[DATA SEGMENT]:
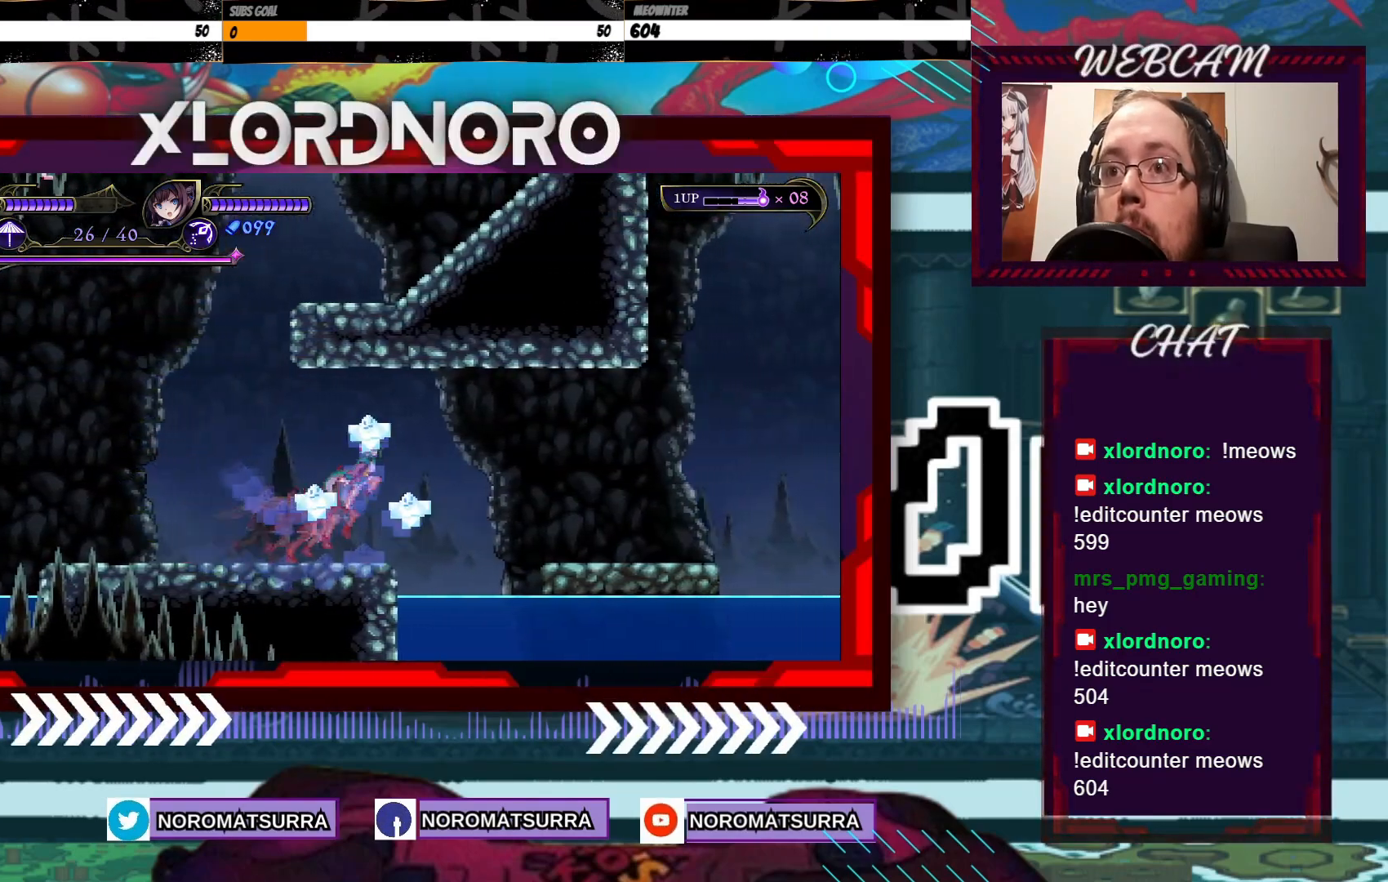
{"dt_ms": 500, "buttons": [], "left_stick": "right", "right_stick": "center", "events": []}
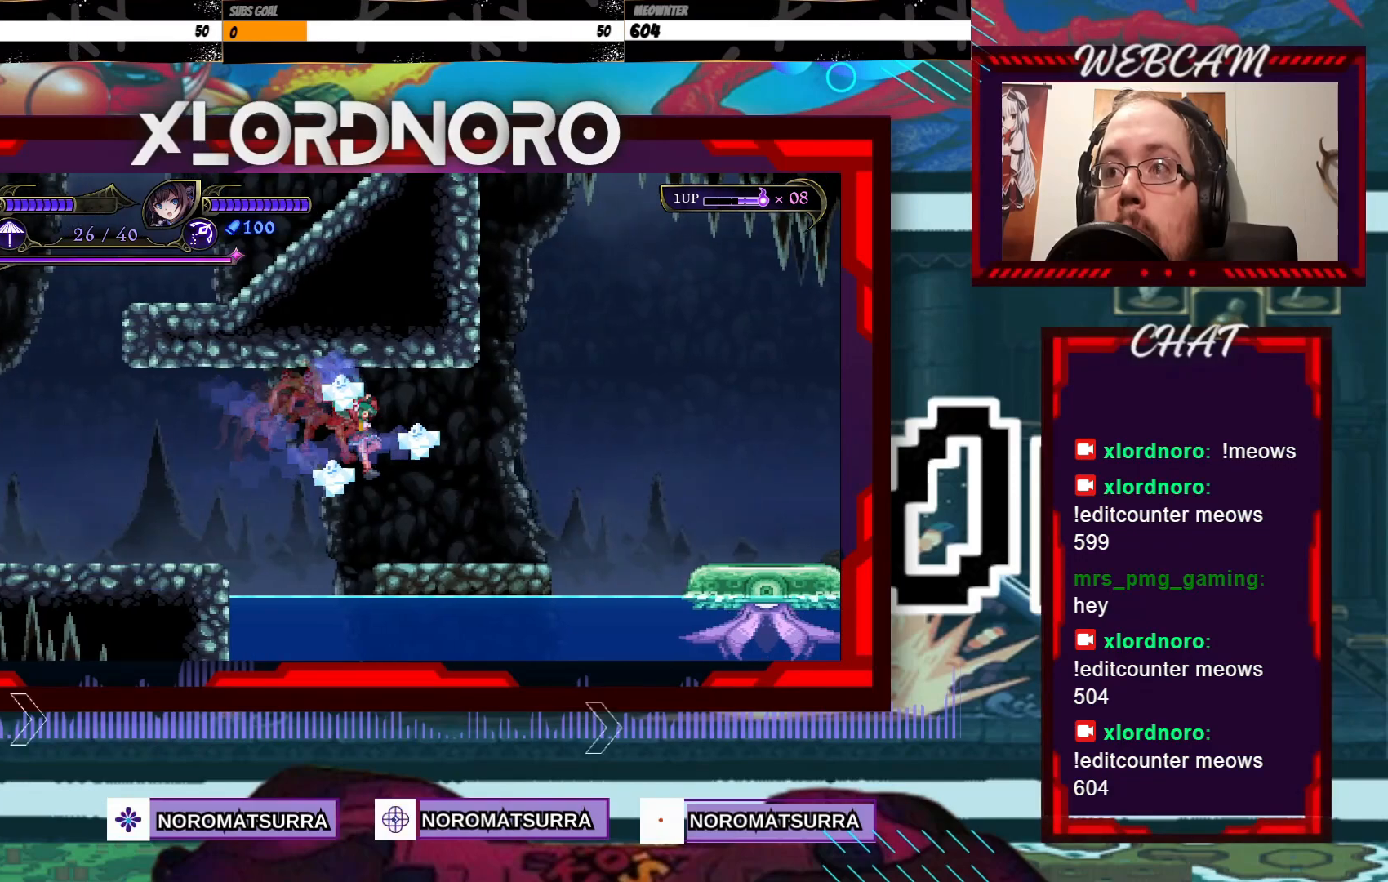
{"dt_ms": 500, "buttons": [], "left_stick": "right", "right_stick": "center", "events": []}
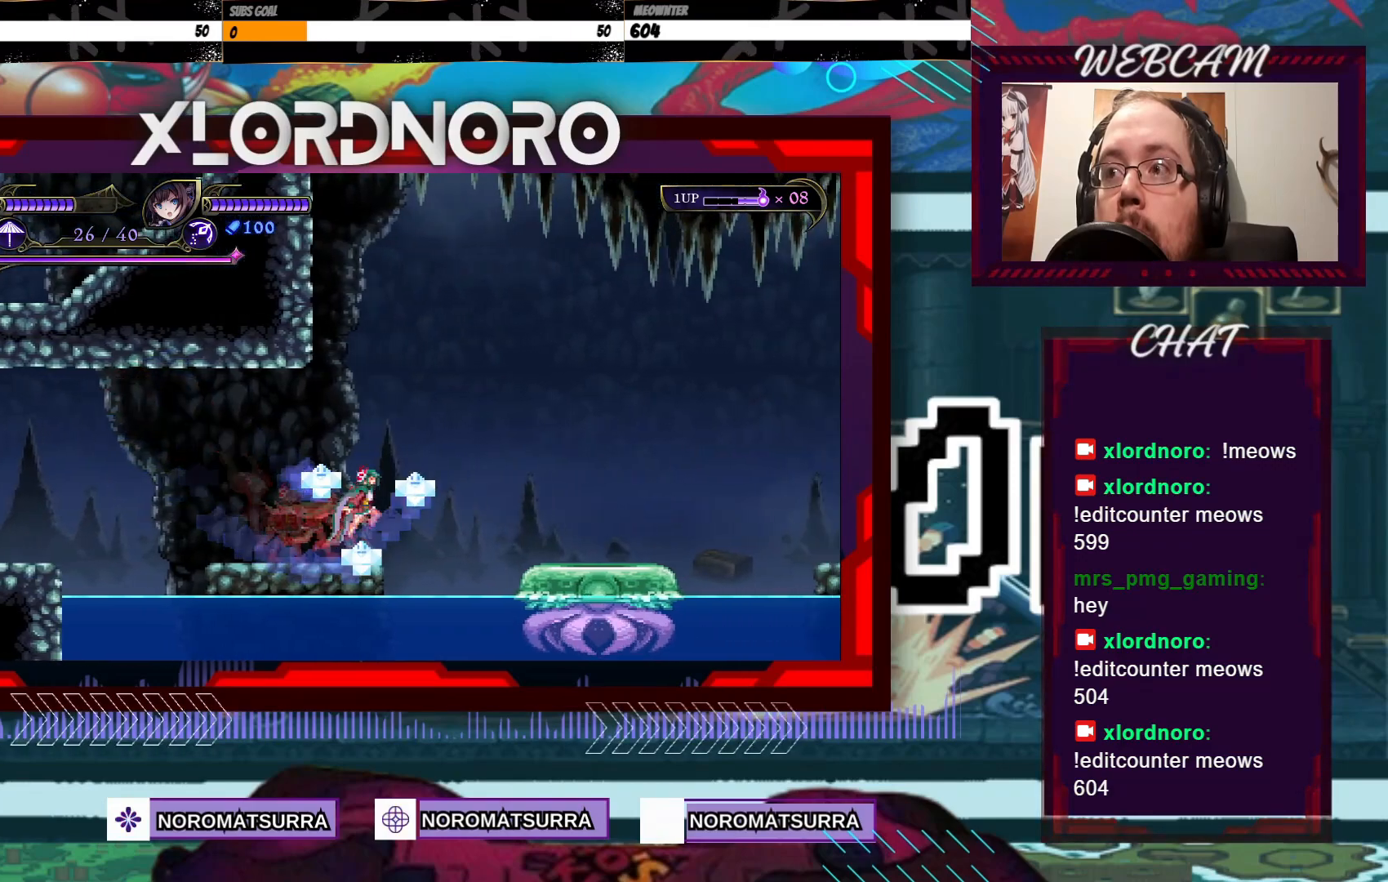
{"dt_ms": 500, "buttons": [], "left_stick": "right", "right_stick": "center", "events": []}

[TASK]:
Only the pictures may be dropped when you copy the data above; everything else stays exact.

[ANSWER SPACE]:
{"dt_ms": 500, "buttons": [], "left_stick": "right", "right_stick": "center", "events": []}
{"dt_ms": 500, "buttons": [], "left_stick": "right", "right_stick": "center", "events": []}
{"dt_ms": 500, "buttons": [], "left_stick": "right", "right_stick": "center", "events": []}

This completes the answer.